Sage Weil [Thu, 10 Mar 2011 21:06:08 +0000 (13:06 -0800)]
filestore: assert on ENOTEMPTY
ENOTEMPTY implies rmdir failed due to stray crap in the directory. We
should fail now, instead of later when we restart cosd and have stray
data sitting around.
Signed-off-by: Sage Weil <sage.weil@dreamhost.com>
Sage Weil [Thu, 10 Mar 2011 19:20:54 +0000 (11:20 -0800)]
filer: set RMW bit on probe
Setting the RMW bits on the probe stat call will make the OSD wait for
pending writes on the object to flush to disk. This was a problem for MDS
takeover: the old instance had writes mid-commit on the OSD when the
journal probe/stat came in, and it didn't "see" the size change because
the PG was in 'delayed' mode and the old MDS's write hadn't been queued
for disk locally. Simply claiming we are a RMW op will force the PG
into rmw mode so that we know the prior write will be visible. This is
just fine for the metadata workload.
Fixes: #805 Signed-off-by: Sage Weil <sage.weil@dreamhost.com>
Sage Weil [Thu, 10 Mar 2011 18:17:24 +0000 (10:17 -0800)]
osd: fix peer no missing optimization
This shortcut was broken: we need to populate peer_missing with missing
objects in terms of the master log, not the peer's log (which may be old
or even divergent).
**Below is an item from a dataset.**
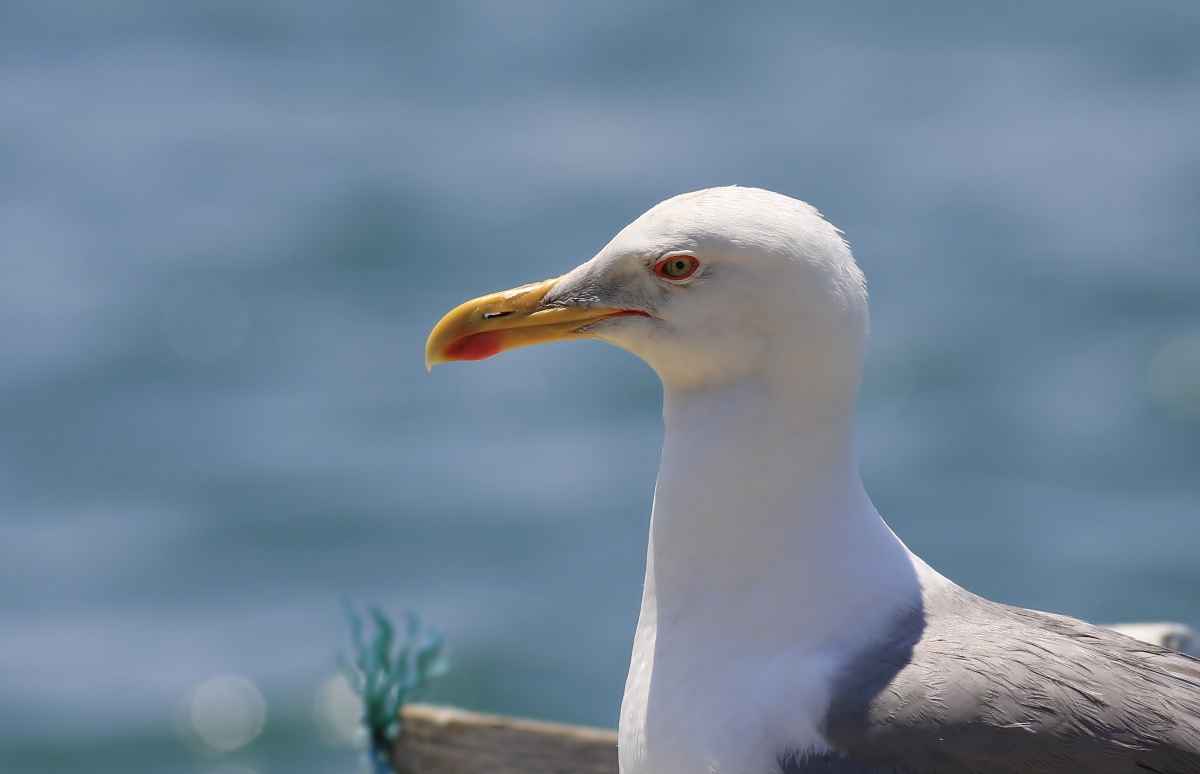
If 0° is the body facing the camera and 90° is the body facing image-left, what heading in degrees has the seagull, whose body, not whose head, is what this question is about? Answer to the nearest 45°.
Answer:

This shortcut _only_ makes sense when the peer has
no missing in terms of a log that is perfectly up to date (i.e. matches
our last_update).
Reported-by: Henry Chang <henry.cy.chang@gmail.com> Signed-off-by: Sage Weil <sage.weil@dreamhost.com>
Sage Weil [Thu, 10 Mar 2011 17:54:53 +0000 (09:54 -0800)]
osd: fix missing.rm()
The version specifies which version of the object no longer should be
missing. We should thus remove it from the missing set if we needed
anything less than OR EQUAL to that version. (If we are missing something
newer, then missing.rm() is a no-op.)
Make the argument name less weird while we're at it.
Reported-by: Henry Chang <henry.cy.chang@gmail.com> Signed-off-by: Sage Weil <sage.weil@dreamhost.com>
Sage Weil [Thu, 10 Mar 2011 23:12:22 +0000 (15:12 -0800)]
mkcephfs: modularize
The goal is to support the old "ssh to everything" mode and also a
piecewise mode that lets the administrator do each step and handle
data copying and remote execution themselves.
Signed-off-by: Sage Weil <sage.weil@dreamhost.com>
Greg Farnum [Tue, 8 Mar 2011 17:36:52 +0000 (09:36 -0800)]
uclient: Clear the CEPH_CAP_FILE_BUFFER ref on _flush, if safe.
Previously we just returned if safe, but leaving the CEPH_CAP_FILE_BUFFER
ref around breaks _fsync horribly. The root cause of this is
update_inode_file_bits calling objectcacher->truncate_set without
clearing the BUFFER ref, but the mechanics of clearing it there are
complicated, and I don't believe there are any issues with keeping
around the extra reference, as long as it's cleared when necessary.